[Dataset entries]
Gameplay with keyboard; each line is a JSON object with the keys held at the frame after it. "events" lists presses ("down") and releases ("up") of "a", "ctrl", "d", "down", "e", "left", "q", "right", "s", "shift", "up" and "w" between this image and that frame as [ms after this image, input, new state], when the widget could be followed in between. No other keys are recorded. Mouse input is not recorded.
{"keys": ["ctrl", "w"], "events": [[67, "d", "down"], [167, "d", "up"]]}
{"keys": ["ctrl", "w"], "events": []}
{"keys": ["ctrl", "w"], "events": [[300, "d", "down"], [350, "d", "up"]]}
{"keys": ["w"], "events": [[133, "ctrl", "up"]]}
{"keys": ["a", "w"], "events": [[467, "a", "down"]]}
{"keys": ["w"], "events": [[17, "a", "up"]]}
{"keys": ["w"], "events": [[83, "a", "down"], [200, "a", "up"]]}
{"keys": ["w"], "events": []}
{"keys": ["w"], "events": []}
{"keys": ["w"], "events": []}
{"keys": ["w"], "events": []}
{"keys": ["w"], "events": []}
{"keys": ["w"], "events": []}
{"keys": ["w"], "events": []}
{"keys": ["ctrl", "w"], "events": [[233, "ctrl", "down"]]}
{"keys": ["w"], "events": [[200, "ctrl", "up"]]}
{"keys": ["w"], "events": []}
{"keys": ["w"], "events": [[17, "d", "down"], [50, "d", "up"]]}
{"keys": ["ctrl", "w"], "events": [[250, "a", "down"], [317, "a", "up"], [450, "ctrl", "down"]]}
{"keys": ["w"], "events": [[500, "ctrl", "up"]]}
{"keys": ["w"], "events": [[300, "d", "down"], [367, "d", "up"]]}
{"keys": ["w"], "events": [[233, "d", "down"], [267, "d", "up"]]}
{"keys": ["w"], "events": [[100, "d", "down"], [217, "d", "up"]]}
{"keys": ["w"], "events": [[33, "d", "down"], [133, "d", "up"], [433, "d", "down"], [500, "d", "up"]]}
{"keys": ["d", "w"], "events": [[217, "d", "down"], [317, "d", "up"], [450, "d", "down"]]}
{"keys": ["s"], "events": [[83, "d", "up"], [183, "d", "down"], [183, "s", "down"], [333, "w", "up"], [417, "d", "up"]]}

- [Aim of the exercise]: Give back the entries exactly, so that each line matches the original.

- [Answer space]:
Gameplay with keyboard; each line is a JSON object with the keys held at the frame after it. "events" lists presses ("down") and releases ("up") of "a", "ctrl", "d", "down", "e", "left", "q", "right", "s", "shift", "up" and "w" between this image and that frame as [ms after this image, input, new state], when the widget could be followed in between. No other keys are recorded. Mouse input is not recorded.
{"keys": ["ctrl", "w"], "events": [[67, "d", "down"], [167, "d", "up"]]}
{"keys": ["ctrl", "w"], "events": []}
{"keys": ["ctrl", "w"], "events": [[300, "d", "down"], [350, "d", "up"]]}
{"keys": ["w"], "events": [[133, "ctrl", "up"]]}
{"keys": ["a", "w"], "events": [[467, "a", "down"]]}
{"keys": ["w"], "events": [[17, "a", "up"]]}
{"keys": ["w"], "events": [[83, "a", "down"], [200, "a", "up"]]}
{"keys": ["w"], "events": []}
{"keys": ["w"], "events": []}
{"keys": ["w"], "events": []}
{"keys": ["w"], "events": []}
{"keys": ["w"], "events": []}
{"keys": ["w"], "events": []}
{"keys": ["w"], "events": []}
{"keys": ["ctrl", "w"], "events": [[233, "ctrl", "down"]]}
{"keys": ["w"], "events": [[200, "ctrl", "up"]]}
{"keys": ["w"], "events": []}
{"keys": ["w"], "events": [[17, "d", "down"], [50, "d", "up"]]}
{"keys": ["ctrl", "w"], "events": [[250, "a", "down"], [317, "a", "up"], [450, "ctrl", "down"]]}
{"keys": ["w"], "events": [[500, "ctrl", "up"]]}
{"keys": ["w"], "events": [[300, "d", "down"], [367, "d", "up"]]}
{"keys": ["w"], "events": [[233, "d", "down"], [267, "d", "up"]]}
{"keys": ["w"], "events": [[100, "d", "down"], [217, "d", "up"]]}
{"keys": ["w"], "events": [[33, "d", "down"], [133, "d", "up"], [433, "d", "down"], [500, "d", "up"]]}
{"keys": ["d", "w"], "events": [[217, "d", "down"], [317, "d", "up"], [450, "d", "down"]]}
{"keys": ["s"], "events": [[83, "d", "up"], [183, "d", "down"], [183, "s", "down"], [333, "w", "up"], [417, "d", "up"]]}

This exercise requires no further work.